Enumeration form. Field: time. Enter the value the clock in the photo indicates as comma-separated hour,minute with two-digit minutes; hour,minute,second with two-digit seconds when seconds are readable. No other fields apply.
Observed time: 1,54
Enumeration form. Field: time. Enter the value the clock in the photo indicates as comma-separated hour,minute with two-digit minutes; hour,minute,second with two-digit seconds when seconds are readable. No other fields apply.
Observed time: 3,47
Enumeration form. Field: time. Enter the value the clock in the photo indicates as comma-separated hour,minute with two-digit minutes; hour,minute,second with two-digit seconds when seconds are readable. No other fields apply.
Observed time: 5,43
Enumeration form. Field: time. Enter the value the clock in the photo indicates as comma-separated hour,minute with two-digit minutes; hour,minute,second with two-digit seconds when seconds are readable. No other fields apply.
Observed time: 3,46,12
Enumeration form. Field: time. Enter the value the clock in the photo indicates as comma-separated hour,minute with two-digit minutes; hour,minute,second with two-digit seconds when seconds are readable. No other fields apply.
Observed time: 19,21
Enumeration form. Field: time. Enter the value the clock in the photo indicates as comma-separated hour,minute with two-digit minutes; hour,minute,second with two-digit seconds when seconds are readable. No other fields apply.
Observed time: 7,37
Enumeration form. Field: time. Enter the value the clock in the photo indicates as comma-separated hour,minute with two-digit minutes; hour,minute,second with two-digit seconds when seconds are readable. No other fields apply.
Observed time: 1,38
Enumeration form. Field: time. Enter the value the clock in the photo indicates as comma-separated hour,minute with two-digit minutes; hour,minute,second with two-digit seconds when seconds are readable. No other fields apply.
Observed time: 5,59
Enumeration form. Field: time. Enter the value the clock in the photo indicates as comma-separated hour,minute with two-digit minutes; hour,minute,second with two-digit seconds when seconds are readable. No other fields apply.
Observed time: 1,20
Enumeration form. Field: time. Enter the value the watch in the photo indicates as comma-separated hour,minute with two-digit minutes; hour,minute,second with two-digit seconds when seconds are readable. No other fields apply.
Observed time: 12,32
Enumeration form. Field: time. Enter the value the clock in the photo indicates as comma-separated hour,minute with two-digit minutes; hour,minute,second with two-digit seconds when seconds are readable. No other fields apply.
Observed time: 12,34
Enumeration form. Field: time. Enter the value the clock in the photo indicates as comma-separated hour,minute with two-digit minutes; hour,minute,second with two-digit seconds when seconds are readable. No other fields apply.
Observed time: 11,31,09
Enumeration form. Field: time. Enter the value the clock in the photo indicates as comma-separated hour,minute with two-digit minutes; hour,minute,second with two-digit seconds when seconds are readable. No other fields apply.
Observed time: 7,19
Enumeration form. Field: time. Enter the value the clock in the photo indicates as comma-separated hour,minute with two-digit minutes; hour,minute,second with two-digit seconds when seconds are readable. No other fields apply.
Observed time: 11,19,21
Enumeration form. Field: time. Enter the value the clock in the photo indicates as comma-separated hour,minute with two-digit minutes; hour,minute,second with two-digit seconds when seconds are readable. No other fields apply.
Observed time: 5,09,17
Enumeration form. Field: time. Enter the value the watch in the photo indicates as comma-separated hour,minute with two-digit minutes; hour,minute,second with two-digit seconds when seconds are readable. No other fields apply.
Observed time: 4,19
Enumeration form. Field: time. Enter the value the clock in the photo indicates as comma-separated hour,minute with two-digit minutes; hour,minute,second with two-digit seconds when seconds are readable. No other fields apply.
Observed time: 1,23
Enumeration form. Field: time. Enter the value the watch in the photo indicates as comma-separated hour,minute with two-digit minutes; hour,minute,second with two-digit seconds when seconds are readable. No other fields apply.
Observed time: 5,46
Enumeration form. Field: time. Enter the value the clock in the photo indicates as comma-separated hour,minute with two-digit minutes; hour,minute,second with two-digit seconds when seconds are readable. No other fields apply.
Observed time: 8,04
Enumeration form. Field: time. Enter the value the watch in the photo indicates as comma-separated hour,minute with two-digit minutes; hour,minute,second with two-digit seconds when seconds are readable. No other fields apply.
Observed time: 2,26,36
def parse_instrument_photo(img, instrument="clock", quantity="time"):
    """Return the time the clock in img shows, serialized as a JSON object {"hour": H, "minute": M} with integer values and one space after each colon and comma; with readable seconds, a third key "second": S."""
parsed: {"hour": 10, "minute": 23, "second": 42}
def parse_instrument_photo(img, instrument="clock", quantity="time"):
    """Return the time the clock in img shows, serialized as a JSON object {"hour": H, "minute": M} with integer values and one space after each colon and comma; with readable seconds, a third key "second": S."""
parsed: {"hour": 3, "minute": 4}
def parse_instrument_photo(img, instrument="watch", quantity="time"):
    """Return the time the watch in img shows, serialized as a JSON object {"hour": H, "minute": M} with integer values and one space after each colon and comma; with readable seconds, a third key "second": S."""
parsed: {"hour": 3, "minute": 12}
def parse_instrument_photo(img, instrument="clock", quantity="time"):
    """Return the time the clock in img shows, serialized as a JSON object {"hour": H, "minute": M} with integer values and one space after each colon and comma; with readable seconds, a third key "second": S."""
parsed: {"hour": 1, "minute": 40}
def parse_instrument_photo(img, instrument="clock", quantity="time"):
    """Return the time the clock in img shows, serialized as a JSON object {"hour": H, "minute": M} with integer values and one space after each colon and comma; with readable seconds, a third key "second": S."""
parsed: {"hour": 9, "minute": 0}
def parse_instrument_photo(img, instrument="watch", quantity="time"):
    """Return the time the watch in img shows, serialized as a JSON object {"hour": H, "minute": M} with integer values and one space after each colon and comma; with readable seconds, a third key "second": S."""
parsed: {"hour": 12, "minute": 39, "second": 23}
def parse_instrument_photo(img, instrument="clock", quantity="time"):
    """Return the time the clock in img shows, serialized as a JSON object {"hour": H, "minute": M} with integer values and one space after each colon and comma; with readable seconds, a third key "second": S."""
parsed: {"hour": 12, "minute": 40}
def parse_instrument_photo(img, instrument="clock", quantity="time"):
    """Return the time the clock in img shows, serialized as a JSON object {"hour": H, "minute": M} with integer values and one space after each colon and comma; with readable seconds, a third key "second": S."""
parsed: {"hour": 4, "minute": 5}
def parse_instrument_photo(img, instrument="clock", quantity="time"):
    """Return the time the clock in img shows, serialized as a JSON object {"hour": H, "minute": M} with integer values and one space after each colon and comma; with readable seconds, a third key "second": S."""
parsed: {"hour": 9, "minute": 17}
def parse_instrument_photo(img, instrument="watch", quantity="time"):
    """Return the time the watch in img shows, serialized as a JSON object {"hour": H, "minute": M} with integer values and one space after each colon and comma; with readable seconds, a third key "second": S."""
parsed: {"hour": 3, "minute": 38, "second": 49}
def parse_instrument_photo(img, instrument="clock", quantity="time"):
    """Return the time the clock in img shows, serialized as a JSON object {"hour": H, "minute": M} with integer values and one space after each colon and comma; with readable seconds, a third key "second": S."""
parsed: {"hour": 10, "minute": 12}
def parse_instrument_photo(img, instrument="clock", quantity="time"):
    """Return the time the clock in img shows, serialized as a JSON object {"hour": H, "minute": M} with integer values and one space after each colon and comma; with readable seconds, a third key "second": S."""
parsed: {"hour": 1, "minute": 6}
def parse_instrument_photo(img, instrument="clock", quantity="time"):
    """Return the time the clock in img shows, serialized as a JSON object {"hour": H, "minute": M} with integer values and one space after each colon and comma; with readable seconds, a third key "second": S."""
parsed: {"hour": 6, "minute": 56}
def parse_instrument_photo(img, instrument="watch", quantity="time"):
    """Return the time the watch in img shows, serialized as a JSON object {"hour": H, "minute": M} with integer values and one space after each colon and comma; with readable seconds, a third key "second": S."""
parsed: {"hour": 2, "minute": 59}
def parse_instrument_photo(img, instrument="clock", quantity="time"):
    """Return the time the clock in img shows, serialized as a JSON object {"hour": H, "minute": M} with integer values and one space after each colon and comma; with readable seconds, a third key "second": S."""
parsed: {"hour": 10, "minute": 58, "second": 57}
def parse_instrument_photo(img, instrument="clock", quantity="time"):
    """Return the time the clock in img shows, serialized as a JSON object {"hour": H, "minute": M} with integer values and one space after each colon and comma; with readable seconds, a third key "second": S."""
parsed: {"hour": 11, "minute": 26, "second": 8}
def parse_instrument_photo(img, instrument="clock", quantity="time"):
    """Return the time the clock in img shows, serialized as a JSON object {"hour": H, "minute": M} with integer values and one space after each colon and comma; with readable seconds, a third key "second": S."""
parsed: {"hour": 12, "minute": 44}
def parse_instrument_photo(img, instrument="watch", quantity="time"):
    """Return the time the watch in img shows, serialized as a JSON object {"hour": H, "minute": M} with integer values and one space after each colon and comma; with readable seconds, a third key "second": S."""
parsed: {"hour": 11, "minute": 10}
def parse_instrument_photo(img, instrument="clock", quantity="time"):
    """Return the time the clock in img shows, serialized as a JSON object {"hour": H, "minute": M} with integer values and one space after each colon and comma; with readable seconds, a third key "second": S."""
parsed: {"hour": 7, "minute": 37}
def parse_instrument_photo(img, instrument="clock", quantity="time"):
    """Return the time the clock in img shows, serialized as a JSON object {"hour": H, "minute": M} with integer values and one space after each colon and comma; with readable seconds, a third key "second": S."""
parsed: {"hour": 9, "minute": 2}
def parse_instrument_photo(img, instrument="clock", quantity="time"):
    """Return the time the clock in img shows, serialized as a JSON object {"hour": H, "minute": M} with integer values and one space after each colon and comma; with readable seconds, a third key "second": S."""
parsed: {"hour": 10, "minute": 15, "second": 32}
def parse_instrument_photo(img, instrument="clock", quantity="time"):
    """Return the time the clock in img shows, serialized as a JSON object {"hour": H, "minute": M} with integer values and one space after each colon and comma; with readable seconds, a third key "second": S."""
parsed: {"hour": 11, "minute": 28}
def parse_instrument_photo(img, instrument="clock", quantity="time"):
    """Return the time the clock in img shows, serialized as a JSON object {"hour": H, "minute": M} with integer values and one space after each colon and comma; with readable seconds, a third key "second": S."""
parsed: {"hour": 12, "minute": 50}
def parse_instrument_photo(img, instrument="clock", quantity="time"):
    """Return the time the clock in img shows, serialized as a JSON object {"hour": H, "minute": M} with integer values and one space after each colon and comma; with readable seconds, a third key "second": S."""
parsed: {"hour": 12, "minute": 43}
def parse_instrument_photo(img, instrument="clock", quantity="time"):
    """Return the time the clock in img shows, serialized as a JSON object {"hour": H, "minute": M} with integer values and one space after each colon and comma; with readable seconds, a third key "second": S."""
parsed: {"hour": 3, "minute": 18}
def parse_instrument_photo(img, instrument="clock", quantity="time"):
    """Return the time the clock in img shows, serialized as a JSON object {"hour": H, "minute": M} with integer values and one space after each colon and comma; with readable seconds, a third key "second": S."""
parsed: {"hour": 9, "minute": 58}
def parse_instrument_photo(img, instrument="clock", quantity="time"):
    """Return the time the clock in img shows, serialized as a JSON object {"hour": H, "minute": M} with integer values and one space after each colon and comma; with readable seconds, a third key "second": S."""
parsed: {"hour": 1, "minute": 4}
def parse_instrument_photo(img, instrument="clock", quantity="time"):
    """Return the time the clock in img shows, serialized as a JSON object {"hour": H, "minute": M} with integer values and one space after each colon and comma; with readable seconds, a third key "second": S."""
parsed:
# # # # # # #
Problem requirements =
Print, word for word, every line from the start of the entries through the line that contains "Observed time: 3,46,12", with both ends included.

Problem solution =
Enumeration form. Field: time. Enter the value the clock in the photo indicates as comma-separated hour,minute with two-digit minutes; hour,minute,second with two-digit seconds when seconds are readable. No other fields apply.
Observed time: 1,54
Enumeration form. Field: time. Enter the value the clock in the photo indicates as comma-separated hour,minute with two-digit minutes; hour,minute,second with two-digit seconds when seconds are readable. No other fields apply.
Observed time: 3,47
Enumeration form. Field: time. Enter the value the clock in the photo indicates as comma-separated hour,minute with two-digit minutes; hour,minute,second with two-digit seconds when seconds are readable. No other fields apply.
Observed time: 5,43
Enumeration form. Field: time. Enter the value the clock in the photo indicates as comma-separated hour,minute with two-digit minutes; hour,minute,second with two-digit seconds when seconds are readable. No other fields apply.
Observed time: 3,46,12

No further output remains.